Mayotte : La SIDEVAM et le Département mobilisés pour coordonner la politique de gestion des déchets

© Département de Mayotte

Mayotte : La SIDEVAM et le Département mobilisés pour coordonner la politique de gestion des déchets

La gestion des déchets s’impose comme un enjeu majeur à Mayotte, dans un contexte de forte pression environnementale et d’évolution rapide des volumes. Réunis ce 22 avril à l’hémicycle Bamana, les acteurs publics et techniques ont affiché une volonté commune : structurer une politique plus cohérente, fondée sur la prévention, le tri et la valorisation, afin de sortir d’un modèle encore largement dominé par l’enfouissement. Précisions avec notre partenaire France-Mayotte Matin. 

Deux cadres structurants ont été au cœur des échanges : le PRPGD, piloté par le DépartementRégion de Mayotte, et le PLPDMA, porté par les instances de gestion des déchets. « C’est un document opérationnel qui met en place des plans d’actions organisés et réfléchis pour pouvoir réduire les déchets à Mayotte », explique Houssamoudine Abdallah, président du Sidevam. « On a fait le choix de les travailler ensemble », ajoute-t-il, soulignant la nécessité d’une approche coordonnée pour gagner en efficacité. 

Les objectifs affichés reposent sur la prévention, la réduction des déchets et la mise en œuvre d’actions concrètes dans les années à venir. « Au Sidevam, nous avons choisi des actions très pratiques comme le compostage », précise-t-il. Dans un territoire où la part organique est majoritaire, « 80 % des déchets n’ont pas forcément leur place dans le site d’enfouissement » et « 35 % des déchets pourraient être compostés », ce qui en fait un levier prioritaire. 

La situation reste toutefois tendue. Depuis le passage du cyclone Chido, les volumes de déchets ont augmenté d’en- viron 9 %, accentuant les limites des infrastructures existantes. « Il faut revoir notre manière de fonctionner. Il y a beaucoup de déchets recyclables », insiste Ali Omar, 3e viceprésident de l’Assemblée de Mayotte. « On ne peut pas tout enfouir, il faut trouver d’autres solutions de recyclage » et « mutualiser les moyens pour que l’on soit efficace ». Parmi les leviers identifiés figurent le développement des infrastructures, l’économie circulaire, la sensibilisation de la population, la coordination entre acteurs publics et privés et la constance des politiques publiques. 

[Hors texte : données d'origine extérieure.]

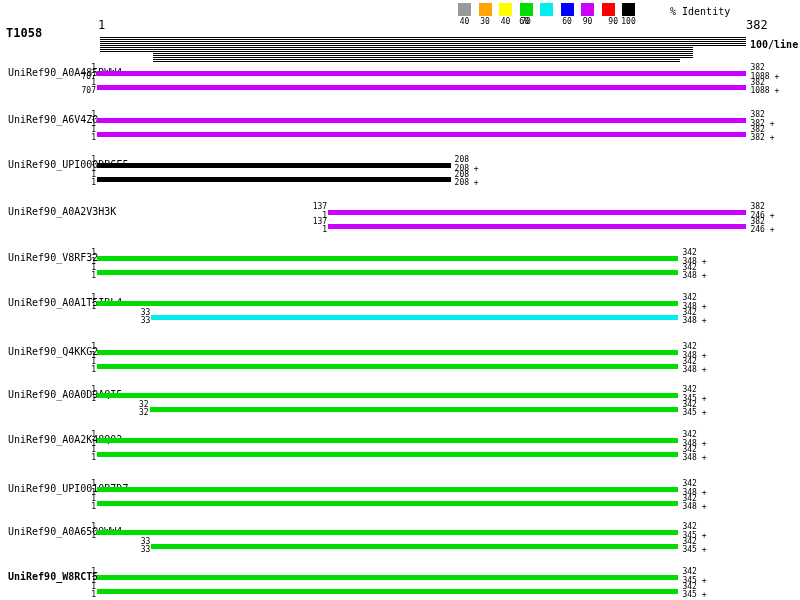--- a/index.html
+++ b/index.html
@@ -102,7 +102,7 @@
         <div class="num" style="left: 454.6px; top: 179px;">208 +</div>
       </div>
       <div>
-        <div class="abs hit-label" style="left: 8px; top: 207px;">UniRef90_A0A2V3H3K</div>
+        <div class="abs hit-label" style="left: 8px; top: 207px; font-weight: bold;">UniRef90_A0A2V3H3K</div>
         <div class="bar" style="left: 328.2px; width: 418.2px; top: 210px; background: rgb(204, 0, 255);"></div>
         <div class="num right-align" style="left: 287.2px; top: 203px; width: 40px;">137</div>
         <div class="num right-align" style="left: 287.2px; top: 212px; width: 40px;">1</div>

La question des équipements reste centrale : « On a besoin de sept déchetteries. On a le foncier, maintenant il faut déployer les études et les travaux », indique Houssamoudine Abdallah, évoquant des chantiers qui pourraient débuter « d’ici un an ». 

À plus long terme, un projet de valorisation énergétique des déchets est envisagé, avec un investissement estimé à 200 millions d’euros en partenariat avec EDM, afin de produire de l’électricité à partir de déchets non recyclables. 

Au-delà des dispositifs techniques, les acteurs insistent sur l’implication des habitants. « Nous devons travailler avec la population », rappelle le président du Sidevam. Dans un territoire en reconstruction, la gestion des déchets apparaît désormais comme un enjeu collectif structurant.